At the invitation of Chris Taylor and Ingrid Schaffner, we visited Spiral Jetty and the desolate northern half of the Great Salt Lake to participate in the launch of Chris's (and Steve Badgett's) Great Salt Lake Exploration Platform (GSLEP), which is a completely solar powered floating platform designed to enable prolonged stays on the lake for the purpose of visual and performative research related to the unique and extreme environment and cultural history of the lake.
We camped at the base of an old abandoned oil exploration jetty about a mile down the shore from Robert Smithson's Spiral Jetty, from which we could walk out into the dry lake bed for almost a mile to the current functional edge of the lake, where the GSLEP was docked. The level of the lake is roughly twenty feet lower than it was in the 1980s, so the Jetty is rather exposed these days.
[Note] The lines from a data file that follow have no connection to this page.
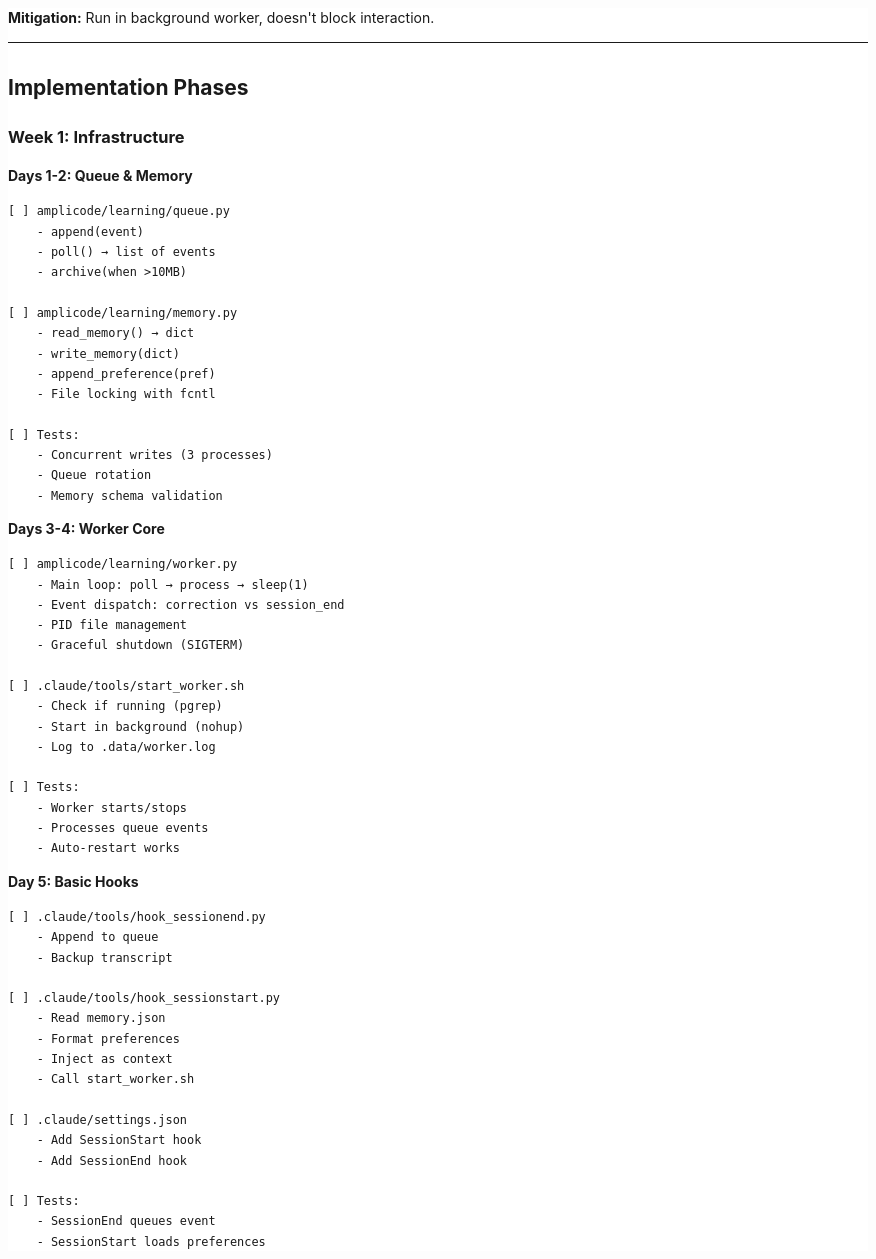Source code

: **Mitigation:** Run in background worker, doesn't block interaction.

---

## Implementation Phases

### Week 1: Infrastructure

**Days 1-2: Queue & Memory**
```
[ ] amplicode/learning/queue.py
    - append(event)
    - poll() → list of events
    - archive(when >10MB)

[ ] amplicode/learning/memory.py
    - read_memory() → dict
    - write_memory(dict)
    - append_preference(pref)
    - File locking with fcntl

[ ] Tests:
    - Concurrent writes (3 processes)
    - Queue rotation
    - Memory schema validation
```

**Days 3-4: Worker Core**
```
[ ] amplicode/learning/worker.py
    - Main loop: poll → process → sleep(1)
    - Event dispatch: correction vs session_end
    - PID file management
    - Graceful shutdown (SIGTERM)

[ ] .claude/tools/start_worker.sh
    - Check if running (pgrep)
    - Start in background (nohup)
    - Log to .data/worker.log

[ ] Tests:
    - Worker starts/stops
    - Processes queue events
    - Auto-restart works
```

**Day 5: Basic Hooks**
```
[ ] .claude/tools/hook_sessionend.py
    - Append to queue
    - Backup transcript

[ ] .claude/tools/hook_sessionstart.py
    - Read memory.json
    - Format preferences
    - Inject as context
    - Call start_worker.sh

[ ] .claude/settings.json
    - Add SessionStart hook
    - Add SessionEnd hook

[ ] Tests:
    - SessionEnd queues event
    - SessionStart loads preferences
```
Salt was everywhere, including on my camera lens (in the upper-left corner of most of these images).
Rachel walks across the sand flats and the salt flats to the GSLEP. One of the few life-forms in the lake is a type of bacteria that makes the water look red.
The campsite at the edge of the dry lake bed. You can see the old oil jetty reaching out toward/into the lake.
Pelicans frequently flew overhead in formation and often would skim right along the surface of the lake but never go in. A snake slithered into the camp for a while. There were jack rabbits, too, but they were too quick for me to photograph.
We arrive at the GSLEP, with Marie Lorenz, Matthew Coolidge, and Deborah Stratman, as well as Chris and Steve and Ingrid.
Rachel and I had a last, evening-time visit to the Spiral Jetty.